**Supplied records**
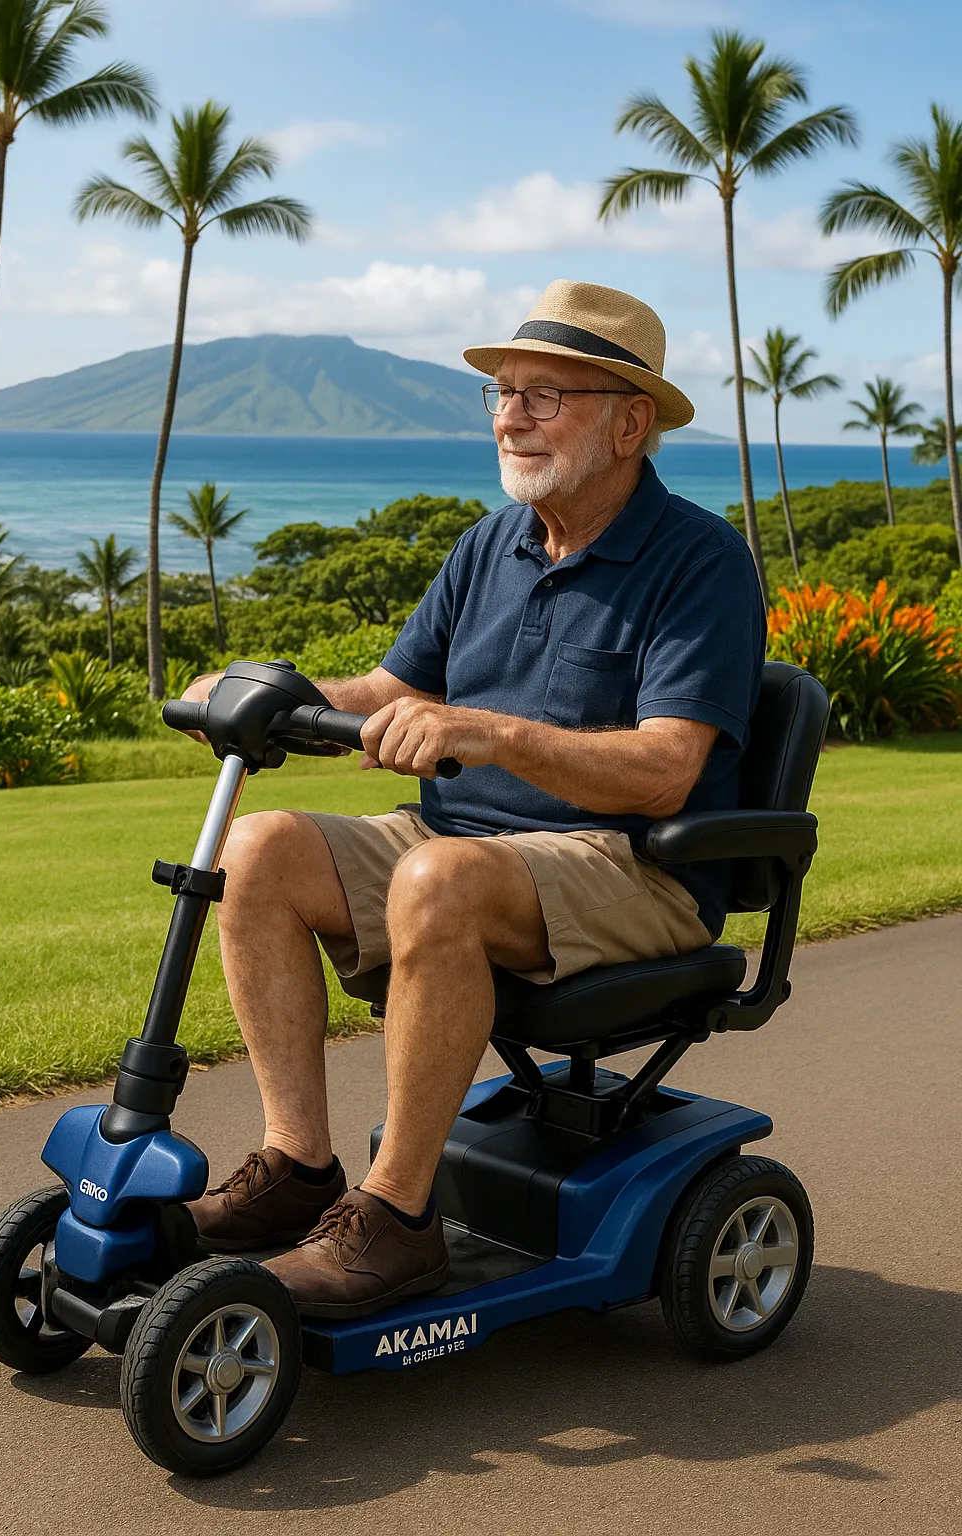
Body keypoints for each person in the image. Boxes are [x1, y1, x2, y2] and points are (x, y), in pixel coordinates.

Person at [181, 280, 766, 1319]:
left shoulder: (702, 562)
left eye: (547, 395)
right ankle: (299, 1167)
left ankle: (396, 1221)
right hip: (457, 839)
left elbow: (666, 768)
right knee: (258, 848)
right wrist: (260, 694)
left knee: (437, 879)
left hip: (632, 864)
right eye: (504, 392)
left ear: (631, 423)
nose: (511, 416)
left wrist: (488, 732)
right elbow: (388, 691)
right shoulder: (490, 544)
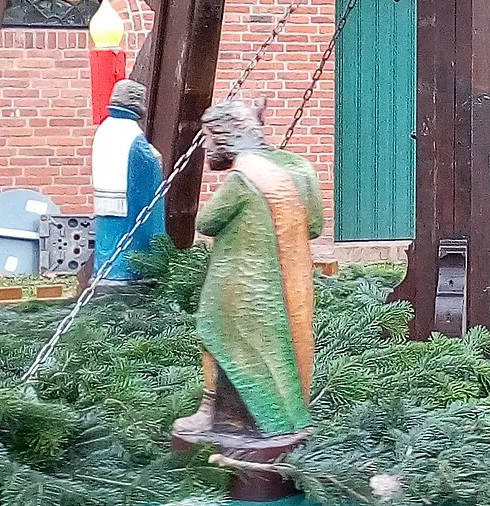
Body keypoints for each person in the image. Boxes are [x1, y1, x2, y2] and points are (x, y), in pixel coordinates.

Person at [172, 100, 324, 457]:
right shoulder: (300, 168)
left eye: (210, 138)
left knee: (217, 337)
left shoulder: (242, 179)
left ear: (227, 138)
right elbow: (314, 225)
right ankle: (280, 417)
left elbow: (206, 222)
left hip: (238, 285)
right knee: (275, 350)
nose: (208, 147)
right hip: (289, 285)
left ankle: (214, 413)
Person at [91, 80, 168, 283]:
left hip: (105, 201)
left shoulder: (104, 128)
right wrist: (156, 159)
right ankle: (125, 275)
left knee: (107, 245)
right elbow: (146, 164)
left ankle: (107, 273)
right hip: (128, 204)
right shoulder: (131, 133)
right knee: (128, 249)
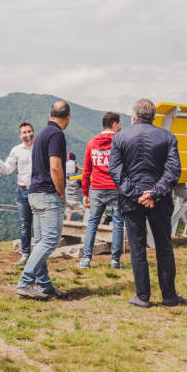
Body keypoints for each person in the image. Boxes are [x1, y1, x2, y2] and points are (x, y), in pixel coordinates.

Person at [109, 98, 183, 308]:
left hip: (131, 202)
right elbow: (173, 170)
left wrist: (135, 194)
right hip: (159, 200)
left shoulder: (120, 137)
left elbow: (115, 170)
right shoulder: (167, 137)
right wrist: (155, 193)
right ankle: (169, 296)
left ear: (134, 117)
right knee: (164, 247)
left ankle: (142, 296)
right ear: (153, 117)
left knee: (137, 248)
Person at [16, 101, 72, 300]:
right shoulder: (57, 135)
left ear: (50, 114)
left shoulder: (40, 134)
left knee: (40, 241)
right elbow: (55, 166)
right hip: (48, 194)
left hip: (34, 193)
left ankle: (44, 284)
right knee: (50, 240)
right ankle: (25, 282)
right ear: (68, 117)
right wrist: (62, 192)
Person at [78, 112, 125, 269]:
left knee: (92, 222)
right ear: (114, 124)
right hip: (116, 188)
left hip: (97, 188)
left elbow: (86, 171)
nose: (120, 126)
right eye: (119, 123)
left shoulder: (92, 143)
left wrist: (85, 193)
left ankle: (86, 259)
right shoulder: (120, 142)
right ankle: (115, 261)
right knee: (118, 223)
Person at [0, 122, 35, 266]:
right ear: (20, 135)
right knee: (24, 225)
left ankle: (39, 255)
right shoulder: (16, 150)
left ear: (34, 132)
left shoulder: (41, 147)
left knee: (40, 225)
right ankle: (25, 254)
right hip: (22, 191)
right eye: (24, 132)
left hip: (39, 190)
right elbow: (8, 169)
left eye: (29, 131)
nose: (27, 134)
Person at [65, 153, 84, 221]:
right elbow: (84, 187)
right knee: (84, 213)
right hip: (75, 201)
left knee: (69, 214)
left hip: (67, 201)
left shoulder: (65, 180)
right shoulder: (78, 180)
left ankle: (66, 230)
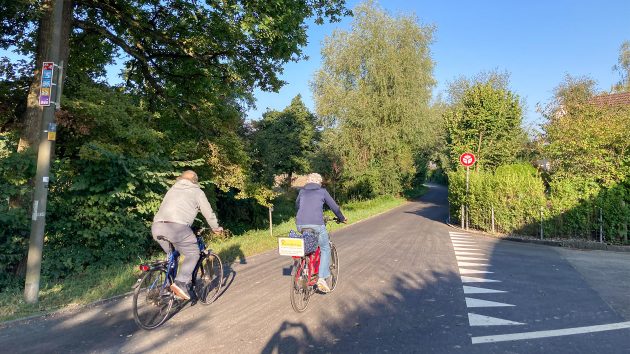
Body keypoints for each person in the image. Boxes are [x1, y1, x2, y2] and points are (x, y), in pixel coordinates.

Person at [152, 170, 223, 300]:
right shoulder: (197, 192)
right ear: (195, 181)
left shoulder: (172, 189)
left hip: (157, 227)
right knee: (193, 253)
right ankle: (180, 283)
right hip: (177, 228)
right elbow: (208, 213)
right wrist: (216, 228)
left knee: (172, 255)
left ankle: (167, 287)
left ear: (181, 178)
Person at [295, 173, 346, 293]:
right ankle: (321, 278)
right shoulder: (322, 191)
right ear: (319, 182)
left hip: (300, 224)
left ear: (308, 181)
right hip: (316, 224)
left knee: (308, 245)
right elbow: (334, 207)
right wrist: (342, 218)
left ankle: (305, 270)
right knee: (325, 248)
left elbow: (297, 206)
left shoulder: (302, 192)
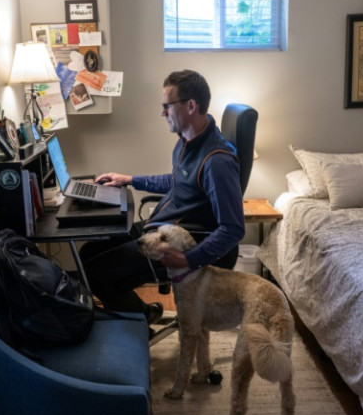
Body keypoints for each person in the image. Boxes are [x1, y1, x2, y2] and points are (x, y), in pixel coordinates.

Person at [79, 69, 245, 325]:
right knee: (89, 252)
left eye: (167, 105)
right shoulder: (187, 140)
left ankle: (142, 322)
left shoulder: (217, 162)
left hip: (181, 245)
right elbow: (176, 181)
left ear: (191, 106)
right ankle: (137, 313)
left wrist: (189, 258)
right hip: (158, 230)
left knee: (92, 273)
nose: (163, 112)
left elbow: (233, 229)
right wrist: (130, 179)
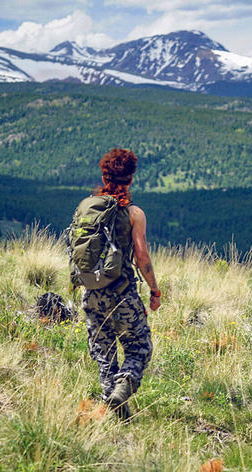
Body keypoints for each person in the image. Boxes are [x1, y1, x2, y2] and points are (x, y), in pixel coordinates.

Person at [81, 148, 161, 418]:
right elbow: (141, 256)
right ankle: (124, 386)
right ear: (130, 178)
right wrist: (154, 289)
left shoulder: (87, 208)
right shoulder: (133, 213)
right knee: (140, 347)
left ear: (104, 175)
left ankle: (118, 415)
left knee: (104, 355)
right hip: (122, 294)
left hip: (90, 292)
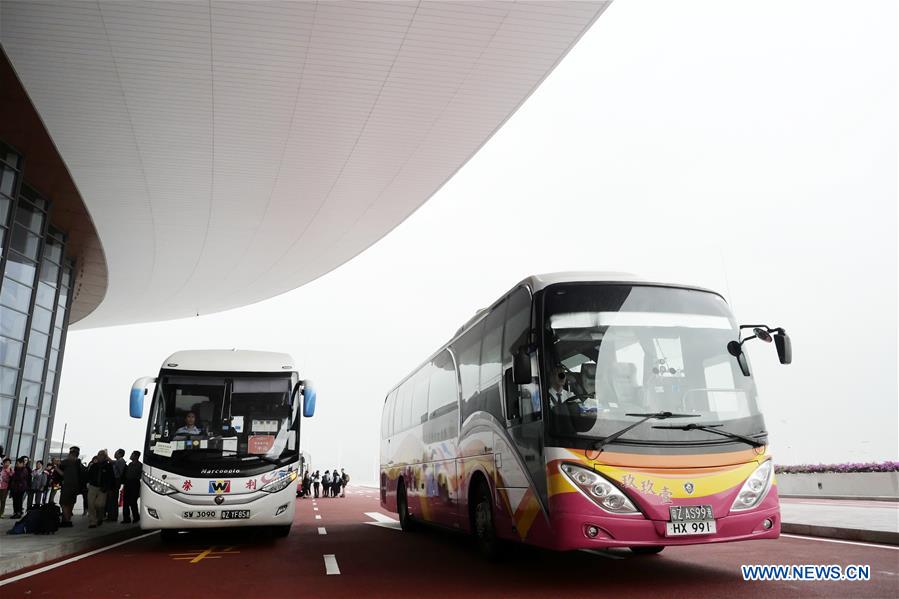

**Problem to solve**
From the first line above to the last, reproduce the records exactly but without the pictures.

**Expected answer**
Body keypoints for each person in the image. Boxes are [x1, y1, x2, y2] and points are (x, y), in pixel coordinates.

Person at [181, 280, 766, 1319]:
left shoulder: (702, 562)
left eye: (547, 395)
right ankle: (299, 1167)
left ankle: (396, 1221)
right hip: (457, 839)
left elbow: (666, 768)
right knee: (258, 848)
right wrist: (260, 694)
left knee: (437, 879)
left hip: (632, 864)
right eye: (504, 392)
left ear: (631, 423)
nose: (511, 416)
left wrist: (488, 732)
right elbow: (388, 691)
right shoulder: (490, 544)
Body keypoints for each person in the image. Boxes are [x1, y1, x2, y2] and points are (x, y), in pixel coordinates.

Person at [172, 100, 324, 457]:
right shoulder: (300, 168)
left eye: (210, 138)
left knee: (217, 337)
left shoulder: (242, 179)
left ear: (227, 138)
right elbow: (314, 225)
right ankle: (280, 417)
left elbow: (206, 222)
left hip: (238, 285)
right knee: (275, 350)
nose: (208, 147)
right hip: (289, 285)
left ankle: (214, 413)
Person at [91, 80, 168, 283]:
left hip: (105, 201)
left shoulder: (104, 128)
right wrist: (156, 159)
right ankle: (125, 275)
left knee: (107, 245)
right elbow: (146, 164)
left ankle: (107, 273)
right hip: (128, 204)
right shoulder: (131, 133)
right knee: (128, 249)
Body keypoints for each person in the image. Boxes are [x1, y1, x2, y2] and points are (x, y), in pixel coordinates.

Person at [109, 98, 183, 308]:
left hip: (131, 202)
right elbow: (173, 170)
left wrist: (135, 194)
right hip: (159, 200)
left shoulder: (120, 137)
left elbow: (115, 170)
right shoulder: (167, 137)
right wrist: (155, 193)
right ankle: (169, 296)
left ear: (134, 117)
right knee: (164, 247)
left ankle: (142, 296)
right ear: (153, 117)
left knee: (137, 248)
Person at [16, 101, 72, 300]:
right shoulder: (57, 135)
left ear: (50, 114)
left shoulder: (40, 134)
left knee: (40, 241)
right elbow: (55, 166)
right hip: (48, 194)
left hip: (34, 193)
left ankle: (44, 284)
right knee: (50, 240)
right ankle: (25, 282)
right ear: (68, 117)
right wrist: (62, 192)
Person at [78, 112, 125, 269]:
left knee: (92, 222)
right ear: (114, 124)
right hip: (116, 188)
left hip: (97, 188)
left elbow: (86, 171)
nose: (120, 126)
right eye: (119, 123)
left shoulder: (92, 143)
left wrist: (85, 193)
left ankle: (86, 259)
right shoulder: (120, 142)
right ankle: (115, 261)
right knee: (118, 223)
Person at [0, 122, 35, 266]:
right ear: (20, 135)
right knee: (24, 225)
left ankle: (39, 255)
right shoulder: (16, 150)
left ear: (34, 132)
left shoulder: (41, 147)
left knee: (40, 225)
right ankle: (25, 254)
right hip: (22, 191)
right eye: (24, 132)
left hip: (39, 190)
right elbow: (8, 169)
left eye: (29, 131)
nose: (27, 134)
Person at [65, 153, 84, 221]:
right elbow: (84, 187)
right knee: (84, 213)
right hip: (75, 201)
left knee: (69, 214)
left hip: (67, 201)
left shoulder: (65, 180)
right shoulder: (78, 180)
left ankle: (66, 230)
Body keypoints for each person in the image. Boxes are [x1, y1, x2, y2] and points are (x, y), in pixel coordinates.

Person at [152, 170, 223, 300]:
right shoulder: (197, 192)
right ear: (195, 181)
left shoulder: (172, 189)
left hip: (157, 227)
right knee: (193, 253)
right ankle: (180, 283)
right hip: (177, 228)
right elbow: (208, 213)
right wrist: (216, 228)
left knee: (172, 255)
left ankle: (167, 287)
left ear: (181, 178)
Person at [295, 173, 346, 293]:
right ankle: (321, 278)
right shoulder: (322, 191)
right ear: (319, 182)
left hip: (300, 224)
left ear: (308, 181)
right hip: (316, 224)
left knee: (308, 245)
right elbow: (334, 207)
right wrist: (342, 218)
left ankle: (305, 270)
right knee: (325, 248)
left elbow: (297, 206)
left shoulder: (302, 192)
Body keypoints for each person in the image. Boxes are [x1, y1, x2, y2] and points are (x, y), in pixel coordinates.

Person at [79, 69, 245, 325]:
right knee: (89, 252)
left eye: (167, 105)
right shoulder: (187, 140)
left ankle: (142, 322)
left shoulder: (217, 162)
left hip: (181, 245)
right elbow: (176, 181)
left ear: (191, 106)
right ankle: (137, 313)
left wrist: (189, 258)
right hip: (158, 230)
left knee: (92, 273)
nose: (163, 112)
left elbow: (233, 229)
right wrist: (130, 179)
Body keypoints for each person in the image. Boxes are [x1, y1, x2, y2] and points are (x, y), in pixel coordinates.

Person at [81, 148, 161, 418]:
right elbow: (141, 256)
right ankle: (124, 386)
right ear: (130, 178)
right wrist: (154, 289)
left shoulder: (87, 208)
right shoulder: (133, 213)
right knee: (140, 347)
left ear: (104, 175)
left ankle: (118, 415)
left knee: (104, 355)
right hip: (122, 294)
left hip: (90, 292)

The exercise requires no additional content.